Radioactive Vapors In Japan 'Should Not Be Automatic Concern,' Expert Says
Radiation levels outside of one Japan’s nuclear power plants are at eight times the normal level, but it does not pose an immediate threat to nearby residents, a nuclear safety agency said to a Japanese news network.
Following the 8.9-magnitude earthquake and tsunami that devasted parts of Japan Friday, some nuclear power plants automatically shut down as a result of powerful shaking; however, the nuclear reactors will continue to produce heat and need to be electrically cooled.
The government extended its evacuation orders to residents within a 6.2-mile radius of the Fukushima No. 1 nuclear plant in northeast Japan. The order was originally only for residents within an approximate two-mile radius.
Kyodo News, a Japanese news network, reports that with radiation levels at about 1,000 times the regular level, it is possible that radioactive steam may spread to other areas of the nuclear plant.
Prime Minister Naoto Kan visited the facility early Saturday. “I want to grasp the situation,” Kan told Japanese reporters.
The Tokyo Electric Power Company released a statement saying, “We have decided to implement measures to reduce the pressure of the reactor containment vessel…in order to fully secure safety.”
Reducing pressure inside the reactors means that the Fukushima nuclear plant would release radioactive vapor into the air.
Amid concerns that a meltdown may happen at the Fukushima plant, a spokesperson at the Washington, D.C.-based Nuclear Energy Institute said “It’s too soon to know” what risk residents near the nuclear plant face.
There is a possibility of a controlled release of radiation, and that should not be an automatic concern for people, said Steve Kerekes, NEI spokesman.
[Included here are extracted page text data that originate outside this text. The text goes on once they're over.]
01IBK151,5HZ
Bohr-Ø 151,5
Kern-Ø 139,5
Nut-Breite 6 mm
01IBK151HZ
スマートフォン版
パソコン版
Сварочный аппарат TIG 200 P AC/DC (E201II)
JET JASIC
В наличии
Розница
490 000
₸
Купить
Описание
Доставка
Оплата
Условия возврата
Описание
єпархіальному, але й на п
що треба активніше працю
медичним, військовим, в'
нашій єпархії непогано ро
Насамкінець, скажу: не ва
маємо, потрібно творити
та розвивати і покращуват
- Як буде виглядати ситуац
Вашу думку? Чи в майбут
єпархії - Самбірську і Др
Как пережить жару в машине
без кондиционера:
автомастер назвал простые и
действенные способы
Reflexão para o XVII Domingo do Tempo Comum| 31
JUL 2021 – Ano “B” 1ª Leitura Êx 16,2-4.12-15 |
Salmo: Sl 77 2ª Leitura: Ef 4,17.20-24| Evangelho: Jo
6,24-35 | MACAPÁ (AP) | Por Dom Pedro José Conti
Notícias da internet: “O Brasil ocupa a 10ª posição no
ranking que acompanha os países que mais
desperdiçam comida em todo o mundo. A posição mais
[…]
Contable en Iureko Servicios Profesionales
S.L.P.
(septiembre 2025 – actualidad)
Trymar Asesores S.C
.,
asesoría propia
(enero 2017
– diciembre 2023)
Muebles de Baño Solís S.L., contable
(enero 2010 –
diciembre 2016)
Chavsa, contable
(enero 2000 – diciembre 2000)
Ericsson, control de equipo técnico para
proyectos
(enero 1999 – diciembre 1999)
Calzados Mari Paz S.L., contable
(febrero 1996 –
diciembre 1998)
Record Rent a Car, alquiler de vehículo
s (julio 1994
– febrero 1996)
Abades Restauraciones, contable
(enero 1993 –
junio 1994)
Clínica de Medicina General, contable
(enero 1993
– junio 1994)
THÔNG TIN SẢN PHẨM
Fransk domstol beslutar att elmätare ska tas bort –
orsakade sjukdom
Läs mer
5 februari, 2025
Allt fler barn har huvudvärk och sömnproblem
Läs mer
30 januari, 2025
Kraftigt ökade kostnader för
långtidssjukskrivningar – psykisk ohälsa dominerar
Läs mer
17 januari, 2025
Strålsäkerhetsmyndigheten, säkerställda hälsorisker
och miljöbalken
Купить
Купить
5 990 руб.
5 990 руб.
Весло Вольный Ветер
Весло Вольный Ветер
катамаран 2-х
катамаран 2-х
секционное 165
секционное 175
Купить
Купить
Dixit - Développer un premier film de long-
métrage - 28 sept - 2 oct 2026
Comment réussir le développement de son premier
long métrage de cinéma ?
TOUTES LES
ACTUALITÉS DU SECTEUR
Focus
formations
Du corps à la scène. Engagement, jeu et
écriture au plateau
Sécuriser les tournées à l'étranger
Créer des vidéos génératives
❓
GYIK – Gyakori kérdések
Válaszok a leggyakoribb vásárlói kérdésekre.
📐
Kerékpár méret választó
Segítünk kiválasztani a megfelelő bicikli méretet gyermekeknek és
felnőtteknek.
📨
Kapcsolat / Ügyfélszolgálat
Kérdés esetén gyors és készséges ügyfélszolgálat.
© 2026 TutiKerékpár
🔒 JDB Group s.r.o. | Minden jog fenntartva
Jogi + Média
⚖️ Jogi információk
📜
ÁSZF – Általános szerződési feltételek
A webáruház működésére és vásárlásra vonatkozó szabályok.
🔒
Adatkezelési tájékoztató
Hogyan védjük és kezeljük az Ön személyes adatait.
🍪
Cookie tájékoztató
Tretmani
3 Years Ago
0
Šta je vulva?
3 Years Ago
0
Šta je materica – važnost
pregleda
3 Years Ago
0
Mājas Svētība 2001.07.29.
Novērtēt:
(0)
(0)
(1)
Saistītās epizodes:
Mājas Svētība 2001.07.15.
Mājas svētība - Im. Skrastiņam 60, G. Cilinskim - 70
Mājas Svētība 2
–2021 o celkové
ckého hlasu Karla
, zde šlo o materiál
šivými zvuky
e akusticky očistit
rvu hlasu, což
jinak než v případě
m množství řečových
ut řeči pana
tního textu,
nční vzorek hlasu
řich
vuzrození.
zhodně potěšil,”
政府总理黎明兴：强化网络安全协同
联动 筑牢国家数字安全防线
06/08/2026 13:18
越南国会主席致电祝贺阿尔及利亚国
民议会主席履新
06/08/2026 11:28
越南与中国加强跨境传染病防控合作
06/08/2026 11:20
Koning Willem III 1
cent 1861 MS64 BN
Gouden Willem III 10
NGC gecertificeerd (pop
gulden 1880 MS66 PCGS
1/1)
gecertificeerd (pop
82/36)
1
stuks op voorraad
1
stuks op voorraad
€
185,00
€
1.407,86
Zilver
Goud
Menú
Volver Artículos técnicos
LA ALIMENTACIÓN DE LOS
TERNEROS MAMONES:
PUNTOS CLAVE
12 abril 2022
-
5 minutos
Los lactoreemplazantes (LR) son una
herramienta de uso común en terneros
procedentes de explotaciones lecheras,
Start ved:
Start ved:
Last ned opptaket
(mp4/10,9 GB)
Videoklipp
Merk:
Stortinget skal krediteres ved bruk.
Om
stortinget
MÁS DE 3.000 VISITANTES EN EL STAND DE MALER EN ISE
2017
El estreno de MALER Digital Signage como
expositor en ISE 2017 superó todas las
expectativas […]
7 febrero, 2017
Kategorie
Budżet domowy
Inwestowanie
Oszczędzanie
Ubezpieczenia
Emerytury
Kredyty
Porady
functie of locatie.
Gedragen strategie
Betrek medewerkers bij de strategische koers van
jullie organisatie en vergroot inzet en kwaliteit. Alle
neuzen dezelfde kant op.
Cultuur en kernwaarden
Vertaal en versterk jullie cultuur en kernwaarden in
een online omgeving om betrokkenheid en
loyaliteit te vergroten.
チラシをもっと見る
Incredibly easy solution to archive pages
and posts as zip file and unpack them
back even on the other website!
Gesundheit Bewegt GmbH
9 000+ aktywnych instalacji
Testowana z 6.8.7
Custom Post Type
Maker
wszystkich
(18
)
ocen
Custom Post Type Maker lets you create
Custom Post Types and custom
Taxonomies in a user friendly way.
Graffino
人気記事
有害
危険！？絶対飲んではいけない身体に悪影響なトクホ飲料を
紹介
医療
Kerekes said that this nuclear emergency should be kept in context and not sensationalized because there is no sense in scaring people whose country has already been devastated.
He cited a partial meltdown that happened about 30 years ago in Pennsylvania at the Three Mile Island Nuclear Generating Station. The partial meltdown released a maximum of 70 millirems of radiation—5,000 millirems is the maximum amount that employees inside nuclear plants can be exposed to.
Numerous studies after the Three Mile Island incident could not identify adverse health effects in the people that were exposed to the leaked radiation, Kerekes said.
He added that people are regularly exposed to radiation throughout the day from sources ranging from the sun to consumer products.
Kerekes said that a radiation leak is not necessarily cause for alarm, rather, it is unusually high radiation levels that should cause alarm.